I agree… that’s that other way my 5 year old daughter has been learning.
She has advanced to holding onto the basketball hoop pole and trying to go on her own. We’ve done about three 10 minute sessions of that. Having me 10 feet in front of her ready to catch her makes her feel safer.
She fell on her butt a few times (not too hard) and her confidence fell a bit. But then we’ll go back to the hold-on-to-me method or parallel bars and she gets all excited again, because she can make some distance.

I can’t wait until she can go more or less indefinitely. It will be fun to ride with her. She says she wants us to hold hands when we ride :slight_smile:

Given the 16" is just barely small enough for my 5 year old, I think this is right.

Thanks for all of the info! Ok, I think I have it through my thick, non-mechanically inclined mind why my idea wouldn’t work :slight_smile: No less bummed about it though; my son does so much better when he can just work on something himself. He doesn’t like others to be around to see him struggle with a new skill. I guess the parallel bars or fence backstop method is the way to proceed then.

After measuring him, yep, it would definitely have to be a 12", which is a bummer cause they seem to be way harder to come by than a 16" and hence more expensive (and I had a secret hope that I could cram myself on a 16 in and learn with him!).

I plan on keeping an eye out on the trading post here and ebay. Will update if we get one for him.

The link I posted earlier for a 12" is in stock and only $89.99, which is cheaper than’s 16" ($99.99)

As for how to get him learning, I would recommend strapping some pads on him and just having him get on the uni holding onto some sort of rail or wall (it’s best if you can grab onto it rather than lean on it).
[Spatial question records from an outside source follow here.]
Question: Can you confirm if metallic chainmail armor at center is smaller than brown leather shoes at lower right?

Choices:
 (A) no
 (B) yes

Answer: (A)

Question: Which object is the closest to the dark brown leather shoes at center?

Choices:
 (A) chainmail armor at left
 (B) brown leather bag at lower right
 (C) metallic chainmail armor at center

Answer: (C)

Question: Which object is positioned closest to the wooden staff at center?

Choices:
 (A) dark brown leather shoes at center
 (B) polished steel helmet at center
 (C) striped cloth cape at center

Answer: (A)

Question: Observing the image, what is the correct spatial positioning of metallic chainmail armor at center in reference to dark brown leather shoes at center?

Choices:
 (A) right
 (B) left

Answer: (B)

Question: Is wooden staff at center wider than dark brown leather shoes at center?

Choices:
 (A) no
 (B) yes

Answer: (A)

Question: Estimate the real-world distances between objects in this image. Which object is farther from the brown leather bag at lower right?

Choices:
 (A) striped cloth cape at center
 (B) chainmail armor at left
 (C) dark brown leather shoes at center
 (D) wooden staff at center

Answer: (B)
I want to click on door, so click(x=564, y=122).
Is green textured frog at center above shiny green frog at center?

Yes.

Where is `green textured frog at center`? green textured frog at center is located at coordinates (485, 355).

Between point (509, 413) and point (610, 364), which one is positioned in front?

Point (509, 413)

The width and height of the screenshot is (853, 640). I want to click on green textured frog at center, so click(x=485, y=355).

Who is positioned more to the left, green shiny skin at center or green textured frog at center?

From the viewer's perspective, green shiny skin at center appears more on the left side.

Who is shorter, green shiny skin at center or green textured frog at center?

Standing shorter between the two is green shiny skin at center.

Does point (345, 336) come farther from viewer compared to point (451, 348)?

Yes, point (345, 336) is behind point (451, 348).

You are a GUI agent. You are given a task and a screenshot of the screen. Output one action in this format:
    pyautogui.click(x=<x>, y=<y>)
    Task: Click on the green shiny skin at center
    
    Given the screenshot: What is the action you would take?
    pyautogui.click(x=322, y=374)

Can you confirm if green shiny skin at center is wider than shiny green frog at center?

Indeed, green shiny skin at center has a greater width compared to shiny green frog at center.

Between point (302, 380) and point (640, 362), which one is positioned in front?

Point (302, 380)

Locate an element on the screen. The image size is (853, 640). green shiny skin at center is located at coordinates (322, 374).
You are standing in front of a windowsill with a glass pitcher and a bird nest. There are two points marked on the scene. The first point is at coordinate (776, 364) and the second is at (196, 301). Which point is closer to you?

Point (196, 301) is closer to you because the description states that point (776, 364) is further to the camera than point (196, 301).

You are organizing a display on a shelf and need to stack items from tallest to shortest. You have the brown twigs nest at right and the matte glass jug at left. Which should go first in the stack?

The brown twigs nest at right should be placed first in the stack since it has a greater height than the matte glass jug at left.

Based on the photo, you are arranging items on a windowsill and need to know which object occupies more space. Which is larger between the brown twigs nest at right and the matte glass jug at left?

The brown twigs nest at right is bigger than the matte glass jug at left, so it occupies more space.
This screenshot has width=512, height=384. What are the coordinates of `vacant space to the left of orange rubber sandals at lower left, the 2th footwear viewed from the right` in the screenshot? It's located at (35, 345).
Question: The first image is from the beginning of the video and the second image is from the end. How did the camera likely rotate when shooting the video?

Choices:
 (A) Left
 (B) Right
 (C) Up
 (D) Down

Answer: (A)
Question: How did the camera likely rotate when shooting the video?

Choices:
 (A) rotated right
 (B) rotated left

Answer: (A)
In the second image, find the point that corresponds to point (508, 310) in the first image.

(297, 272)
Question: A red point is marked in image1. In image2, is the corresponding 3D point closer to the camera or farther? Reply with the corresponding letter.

Have him push along until he gets a feel for the balance and can go a revolution or two before touching the wall again, then just push off of the wall and see how far he can go, and before long he’ll be able to ride!

And who says you can’t get your own unicycle! :stuck_out_tongue:

I would add that inspiration goes a long way. Search youtube for unicycling videos and he will see people doing awesome things on unicycles. Otherwise, he probably would have no clue - like most people - how much fun can be had.

Ask us if you’d like some videos.

I have seen that contraption online before. It would be interesting to hear a report from someone who has tried it.

Good for your son. To learn to ride a unicycle he would have to be self-motivated.

Another idea that works for small kids is to place 2 long tables side-by-side. That way the child can have a table on each side for support and ride between the tables. The rider is in control which is better than having a parent drag them around. You would need tables that are high enough for adults to sit at. Folding tables like you find in a church basement, school or community center work well. Be sure the tables are strong enough to support his weight and stable enough that they will not tip.

click the link to see Adam Cohen’s son Ziggy (at age 2.5) ride a unicycle.

Ziggy aside, age 4 is quite young to learn to ride. In my limited experience (as a father of two uni riders and two non-uni riders), it is hard to find kids under age 8 or 9 who have what it takes to learn to ride: Muscle, balance, determination, patience, ability to understand delayed gratification and stick-to-it-tive-ness.

However, as Ziggy Cohen demonstrates, while it is improbable, it is not impossible.

Now that is really impressive stuff. That kid is going to have some crazy (in a good way) balance when he grows up!

I tried unicycling as a child (not quite that young :P) and gave up pretty quickly - it really does seem impossible when you’re first trying to learn and I was far too impatient. I’m wishing now that I’d started younger so I’d be a lot better by now!